**** DATA RECORDS

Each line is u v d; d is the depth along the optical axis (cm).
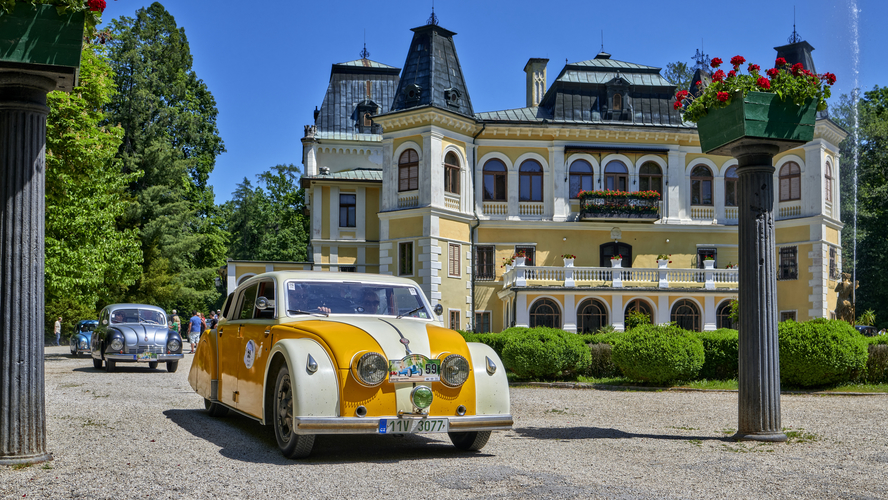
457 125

********
**** DATA RECORDS

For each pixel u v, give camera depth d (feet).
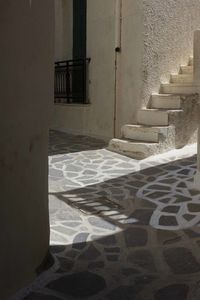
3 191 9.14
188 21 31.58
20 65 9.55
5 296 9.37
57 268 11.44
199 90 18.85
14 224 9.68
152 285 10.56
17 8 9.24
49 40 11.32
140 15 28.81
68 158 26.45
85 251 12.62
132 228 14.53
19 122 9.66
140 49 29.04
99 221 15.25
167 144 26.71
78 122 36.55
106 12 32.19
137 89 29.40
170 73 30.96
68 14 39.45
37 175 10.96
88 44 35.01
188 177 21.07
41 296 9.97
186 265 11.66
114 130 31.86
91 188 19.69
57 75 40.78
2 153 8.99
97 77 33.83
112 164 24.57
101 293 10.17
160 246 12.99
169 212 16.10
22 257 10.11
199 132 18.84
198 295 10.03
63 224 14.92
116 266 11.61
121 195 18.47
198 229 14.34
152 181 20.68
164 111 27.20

********

**EXERCISE INSTRUCTIONS:** Search the entries above for lines containing the word "depth", and copy each one.

**ANSWER SECTION:**
Each line is u v d; d is the depth along the optical axis (cm).
For each pixel u v, give camera depth d (feet).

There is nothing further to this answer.